- Problem -
Every line of the data below that holds the string "from" needs to be reported.

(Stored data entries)

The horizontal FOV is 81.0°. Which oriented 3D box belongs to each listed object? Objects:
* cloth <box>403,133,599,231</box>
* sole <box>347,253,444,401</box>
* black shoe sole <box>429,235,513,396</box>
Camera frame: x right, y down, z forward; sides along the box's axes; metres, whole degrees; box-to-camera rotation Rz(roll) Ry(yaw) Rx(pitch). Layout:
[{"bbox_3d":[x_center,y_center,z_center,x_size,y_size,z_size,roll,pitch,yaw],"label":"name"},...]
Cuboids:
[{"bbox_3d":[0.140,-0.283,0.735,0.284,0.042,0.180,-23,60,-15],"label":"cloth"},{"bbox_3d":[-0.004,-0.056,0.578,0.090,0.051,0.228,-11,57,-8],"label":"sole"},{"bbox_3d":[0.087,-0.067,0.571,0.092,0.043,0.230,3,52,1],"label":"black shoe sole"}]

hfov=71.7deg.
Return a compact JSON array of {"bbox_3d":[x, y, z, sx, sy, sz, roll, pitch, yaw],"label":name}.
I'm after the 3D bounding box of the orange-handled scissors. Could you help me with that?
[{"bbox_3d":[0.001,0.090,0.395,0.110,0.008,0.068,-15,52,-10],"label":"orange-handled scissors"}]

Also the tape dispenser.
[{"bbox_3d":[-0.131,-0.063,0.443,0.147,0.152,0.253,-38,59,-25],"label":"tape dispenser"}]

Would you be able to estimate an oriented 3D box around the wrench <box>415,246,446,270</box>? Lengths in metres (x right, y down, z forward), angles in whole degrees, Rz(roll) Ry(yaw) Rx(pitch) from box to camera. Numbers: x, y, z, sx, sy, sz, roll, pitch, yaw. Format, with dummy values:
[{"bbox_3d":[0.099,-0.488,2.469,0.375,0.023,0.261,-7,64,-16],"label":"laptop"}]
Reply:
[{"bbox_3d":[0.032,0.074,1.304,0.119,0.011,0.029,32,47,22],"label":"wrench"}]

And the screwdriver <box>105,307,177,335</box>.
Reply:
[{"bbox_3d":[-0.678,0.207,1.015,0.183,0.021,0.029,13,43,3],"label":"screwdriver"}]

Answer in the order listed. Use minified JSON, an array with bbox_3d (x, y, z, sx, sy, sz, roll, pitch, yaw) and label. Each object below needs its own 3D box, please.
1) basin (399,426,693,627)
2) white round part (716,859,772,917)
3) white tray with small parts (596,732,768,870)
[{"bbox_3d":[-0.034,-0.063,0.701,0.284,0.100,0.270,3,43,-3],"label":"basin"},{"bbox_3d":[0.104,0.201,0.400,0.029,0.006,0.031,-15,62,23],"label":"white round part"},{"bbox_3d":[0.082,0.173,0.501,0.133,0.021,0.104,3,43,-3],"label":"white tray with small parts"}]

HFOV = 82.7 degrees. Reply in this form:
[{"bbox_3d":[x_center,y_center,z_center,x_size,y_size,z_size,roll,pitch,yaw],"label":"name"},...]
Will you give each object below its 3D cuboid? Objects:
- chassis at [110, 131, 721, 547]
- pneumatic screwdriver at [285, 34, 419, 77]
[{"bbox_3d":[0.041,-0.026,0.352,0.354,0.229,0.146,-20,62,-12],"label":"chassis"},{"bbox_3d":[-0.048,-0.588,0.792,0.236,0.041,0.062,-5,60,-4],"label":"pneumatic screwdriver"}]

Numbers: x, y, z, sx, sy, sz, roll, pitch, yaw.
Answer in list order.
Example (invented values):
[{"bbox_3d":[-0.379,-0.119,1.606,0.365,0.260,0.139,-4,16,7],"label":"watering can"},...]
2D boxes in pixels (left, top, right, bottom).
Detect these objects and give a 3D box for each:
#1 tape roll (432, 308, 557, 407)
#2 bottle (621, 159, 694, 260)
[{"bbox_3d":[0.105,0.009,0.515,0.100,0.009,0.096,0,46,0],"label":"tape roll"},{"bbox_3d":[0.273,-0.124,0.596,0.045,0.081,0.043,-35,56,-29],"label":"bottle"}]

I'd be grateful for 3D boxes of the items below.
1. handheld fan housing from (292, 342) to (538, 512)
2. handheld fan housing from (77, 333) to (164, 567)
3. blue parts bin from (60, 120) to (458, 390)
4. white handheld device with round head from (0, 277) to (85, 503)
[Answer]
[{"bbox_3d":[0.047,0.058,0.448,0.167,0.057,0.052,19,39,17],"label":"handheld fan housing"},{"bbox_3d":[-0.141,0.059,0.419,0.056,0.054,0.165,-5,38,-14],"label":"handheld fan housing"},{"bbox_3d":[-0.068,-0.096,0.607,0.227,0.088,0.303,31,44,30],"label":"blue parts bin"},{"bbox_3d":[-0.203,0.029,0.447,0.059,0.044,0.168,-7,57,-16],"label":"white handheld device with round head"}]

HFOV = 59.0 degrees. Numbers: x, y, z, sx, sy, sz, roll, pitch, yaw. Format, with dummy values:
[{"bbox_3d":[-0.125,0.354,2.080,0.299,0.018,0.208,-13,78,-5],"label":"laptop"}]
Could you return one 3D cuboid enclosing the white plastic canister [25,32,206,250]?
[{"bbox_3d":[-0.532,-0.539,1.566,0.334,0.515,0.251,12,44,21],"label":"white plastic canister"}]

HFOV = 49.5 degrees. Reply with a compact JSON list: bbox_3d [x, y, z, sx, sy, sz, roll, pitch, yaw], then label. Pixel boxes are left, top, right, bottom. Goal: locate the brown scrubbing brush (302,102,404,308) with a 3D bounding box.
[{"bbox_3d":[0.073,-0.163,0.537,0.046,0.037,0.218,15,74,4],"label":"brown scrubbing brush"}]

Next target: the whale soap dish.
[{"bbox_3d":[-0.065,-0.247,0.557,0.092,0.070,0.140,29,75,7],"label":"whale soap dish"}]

- Problem solution -
Would you be able to estimate an oriented 3D box around the wrench <box>415,246,446,270</box>? Lengths in metres (x right, y down, z forward), angles in whole degrees, Rz(roll) Ry(yaw) Rx(pitch) from box to camera. Numbers: x, y, z, sx, sy, sz, roll, pitch, yaw. Format, with dummy values:
1. handheld fan housing from (292, 342) to (538, 512)
2. handheld fan housing from (77, 333) to (164, 567)
3. blue parts bin from (60, 120) to (458, 390)
4. white handheld device with round head from (0, 277) to (85, 503)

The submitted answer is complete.